An Afghan Hound is a pleasure to have as a pet as he is very sweet and affectionate. He is also sensitive. Even though they are wary of strangers but they are not inhospitable to them. However, they need a lot of attention and become unhappy when they don’t get their share of attention. They are very dignified and can be stubborn or manipulative at times. “They have a mind of their own and love to choose their own friends,” says Nagraj. They are well spirited and training and discipline is all that is required to keep your Afghan Hound amenable.
Rearing an Afghan kid
Simply bond with your pet and show him your love by playing, grooming or just petting him. Socialisation is very important for an Afghan puppy to develop his social skills.

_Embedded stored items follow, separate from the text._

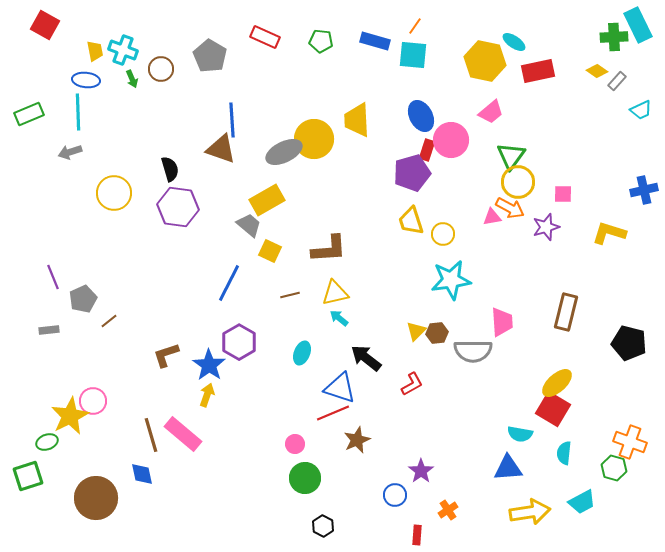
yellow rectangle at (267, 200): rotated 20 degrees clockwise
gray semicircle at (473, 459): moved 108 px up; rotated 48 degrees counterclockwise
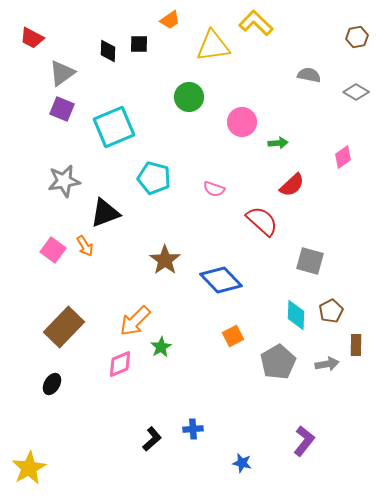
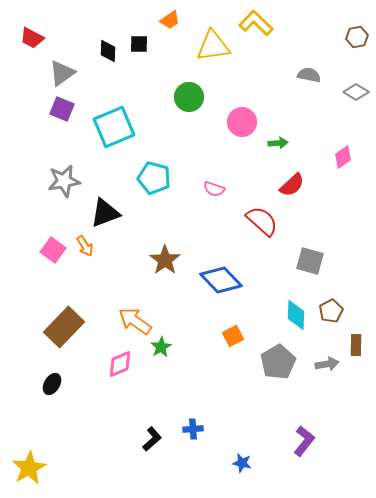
orange arrow at (135, 321): rotated 80 degrees clockwise
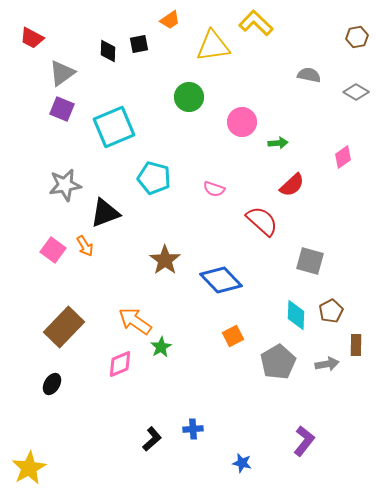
black square at (139, 44): rotated 12 degrees counterclockwise
gray star at (64, 181): moved 1 px right, 4 px down
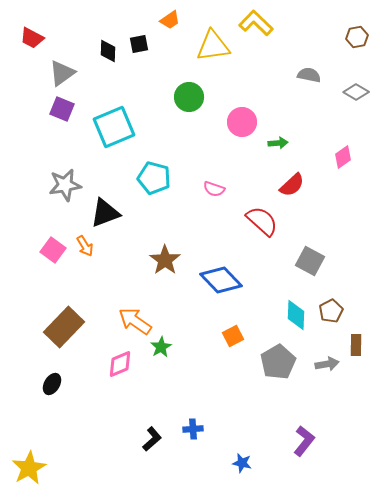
gray square at (310, 261): rotated 12 degrees clockwise
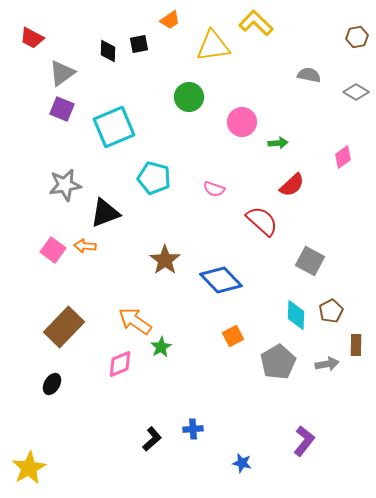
orange arrow at (85, 246): rotated 125 degrees clockwise
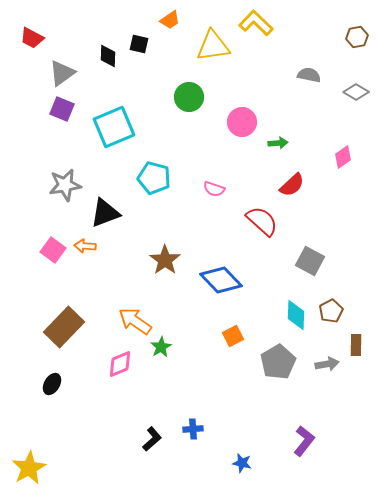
black square at (139, 44): rotated 24 degrees clockwise
black diamond at (108, 51): moved 5 px down
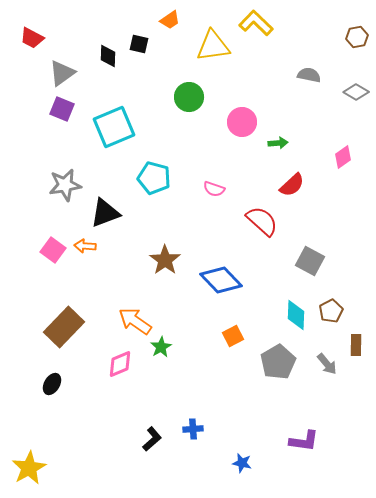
gray arrow at (327, 364): rotated 60 degrees clockwise
purple L-shape at (304, 441): rotated 60 degrees clockwise
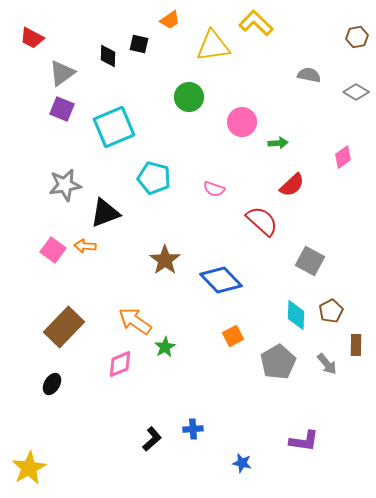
green star at (161, 347): moved 4 px right
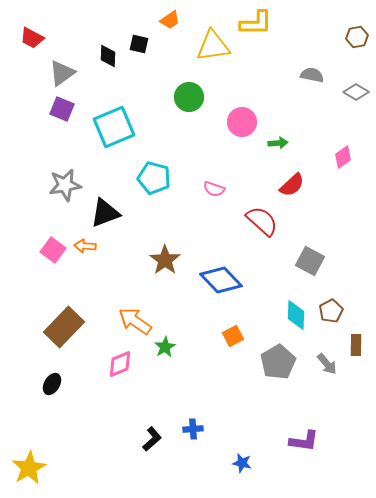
yellow L-shape at (256, 23): rotated 136 degrees clockwise
gray semicircle at (309, 75): moved 3 px right
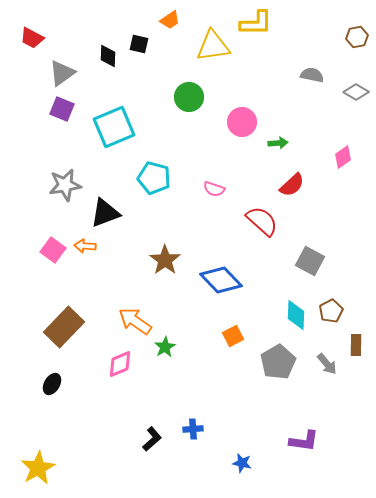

They need extensive exposure to people and to unusual sights and sounds, otherwise they become shy and suspicious.
Sharing life with Afghans
They are well-suited for cold, wet and windy climates. However, they are not recommended for apartment life and for families with small children. An Afghan puppy romps and jumps with great vigour and they have the temptation to chase and nip running children. They do not like loud voices and quick movement. Since they are very sensitive, any family problem can make them sick. Thus, they need a peaceful and harmonious home.
Pretty up the tresses
It is very interesting to note that Afghan Hound pups do not resemble their long-coated adults as they are born smooth-coated and it’s only after one year of age that the adult coat begins to lengthen and fall out. As they reach three years of age, their coat is fully developed. Right from puppyhood, he should be daily brushed to make him accustomed to grooming. The most striking characteristic of Afghan is his long flowing coat and a properly cared coat brings elegance and flair to him. A special air-cushioned or pain brush should be used for grooming. The long thick coat of the Afghan Hound require daily brush-outs to remove dead hair and keep his beautiful coat tangle-and mat-free. Slicker brushes can be used for removing tangles from the skin. Brushing or combing the coat from the outside into the skin can further twist hair into developing mat. Before bathing, brush him thoroughly to remove any mats using your fingers, specially behind the ears and armpits. An Afghan Hound is an average shedder.
These active dogs need long daily walks or free run in open space. “Minimum 30 minutes of free galloping will keep your Afghan fit and fine,” says Nagraj. When he is inactive indoors, he should not be left unsupervised as he may get bored and become destructive. They love agility tricks and are the best jumpers.
Healthy but vulnerable
Although Afghan Hounds are generally healthy, but they have a low pain tolerance and hence, even minor injuries can be very painful for them. (With inputs from Nagraj Shetty of Agrani Kennels.)